[Source passage]
__________

Lolita, by Vladimir Nabokov
American publishers in the 1950s were unanimously opposed to Nabokov’s now classic novel. One rejection letter read, “I recommend that it be buried under a stone for a thousand years.” He sought—and found—better luck in Paris.
The Tale of Peter Rabbit, by Beatrix Potter
Perhaps it was the same fools who continually rejected the first Dr. Seuss book, And To Think That It Happened on Mulberry Street, who also tried to shut down the dreams of one Beatrix Potter. (If those children’s book editors liked neither Seuss nor Potter, one must ask, what on earth did they like?) Lucky for all of us, she persevered, self-publishing 250 black-and-white copies in 1901 of what has since become a children’s classic.
A Confederacy of Dunces, by John Kennedy Toole
After five years of rejection, prospective author John Kennedy Toole committed suicide, at which point his mother labored for another seven years to get his manuscript published. She finally succeeded and, thanks to her determination as much as his talent, her son eventually won a (posthumous) Pulitzer Prize.
The Collected Poems of Emily Dickinson, by Emily Dickinson
Unlike most authors, Dickinson was not driven by a desire to be widely read, let alone famous. What poems of hers appeared in print during her life did so anonymously and/or, scholars suspect, without her consent: “Dickinson evidently valued her privacy too much to risk the fate of a nineteenth-century literary celebrity.” Her family and executors began publishing her work after her death, and poems continued trickling into the public consciousness until the mid 20th century.
Twilight, by Stephenie Meyer
Stephenie Meyer’s vampire romances have sold over 120 million copies worldwide. Without Twilight, millions of girls born in the past few years would not have been named Bella; more dire still, without Twilight, there would be no Fifty Shades of Grey. Yet Twilight made it as a result of a fluke: a young assistant at the Writer’s House literary agency happened to pick Meyer’s query letter out of the slush pile.
Chicken Soup for the Soul, by Jack Canfield and Mark Victor Hansen
A whopping 140 editors passed on what seems in retrospect to be one of the biggest no-brainers in publishing history. What were wire racks in drug stores invented for if not to showcase these catchy, feel-good paperback anthologies? As Cracked put it:
The fate of the book came down to finding a publisher who was desperate enough. That publisher was Health Communications, a small company specializing in recovery books on subjects like alcoholism and drug addiction…. When they saw Chicken Soup for the Soul, they immediately loved it and snapped it right up for a hefty advance of zero dollars. Then they watched as approximately every English-speaking person on Earth bought a copy.

__________

[Problems]
1: Turn the paragraph beginning "Stephenie Meyer's vampire romances" in the passage on rejected books into a short bulleted list that keeps its main facts.
2: Reproduce word for word the part of the passage on rejected books starting at "The Tale of" and ending at "(posthumous) Pulitzer Prize.".

[Stored data]
__________

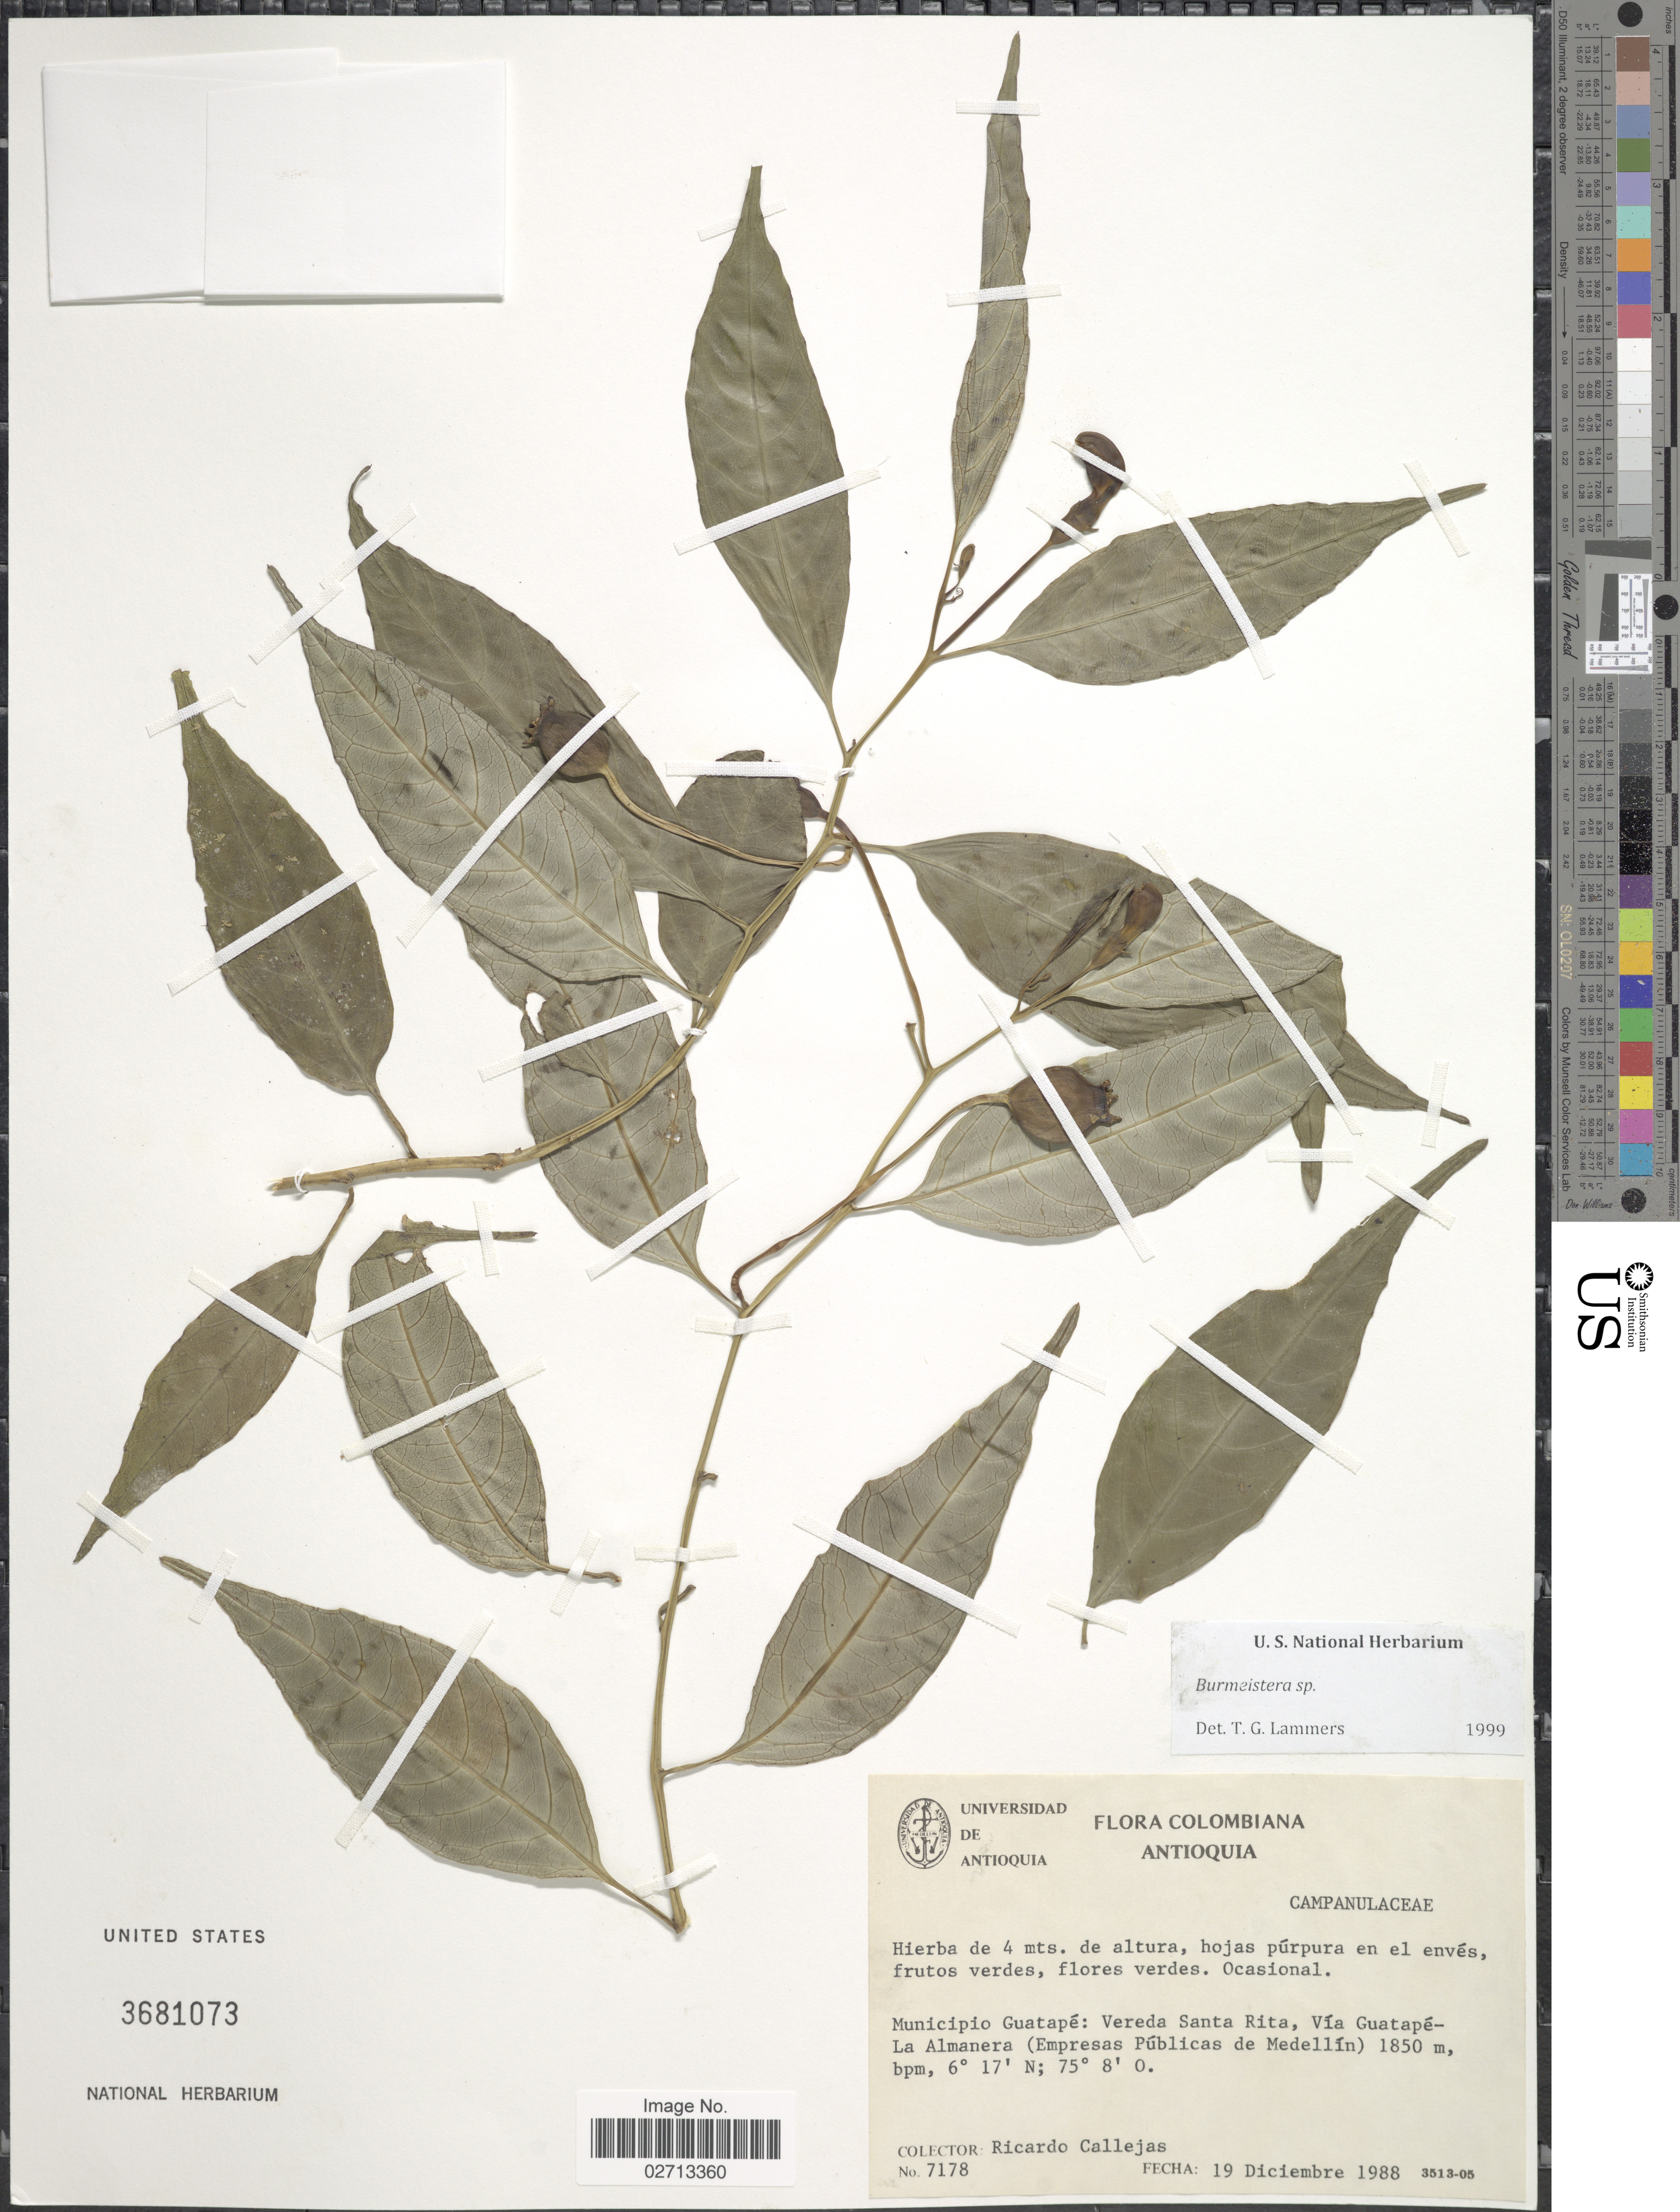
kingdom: Plantae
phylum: Tracheophyta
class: Magnoliopsida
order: Asterales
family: Campanulaceae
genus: Burmeistera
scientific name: Burmeistera sp.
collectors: R. Callejas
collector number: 7178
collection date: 1988-12-19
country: Colombia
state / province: Antioquia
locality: Municipio Guatapé: Vereda Santa Rita, Vía Guatapé-La Almanera (Empresas Públicas de Medellín).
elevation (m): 1850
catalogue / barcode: US 3681073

__________

[Outputs by task]
1:
- Stephenie Meyer's vampire romances have sold over 120 million copies worldwide.
- Without Twilight, millions of girls born in the past few years would not have been named Bella, and there would be no Fifty Shades of Grey.
- Twilight made it by a fluke: a young assistant at the Writer's House literary agency happened to pick Meyer's query letter out of the slush pile.

2:
The Tale of Peter Rabbit, by Beatrix Potter
Perhaps it was the same fools who continually rejected the first Dr. Seuss book, And To Think That It Happened on Mulberry Street, who also tried to shut down the dreams of one Beatrix Potter. (If those children’s book editors liked neither Seuss nor Potter, one must ask, what on earth did they like?) Lucky for all of us, she persevered, self-publishing 250 black-and-white copies in 1901 of what has since become a children’s classic.
A Confederacy of Dunces, by John Kennedy Toole
After five years of rejection, prospective author John Kennedy Toole committed suicide, at which point his mother labored for another seven years to get his manuscript published. She finally succeeded and, thanks to her determination as much as his talent, her son eventually won a (posthumous) Pulitzer Prize.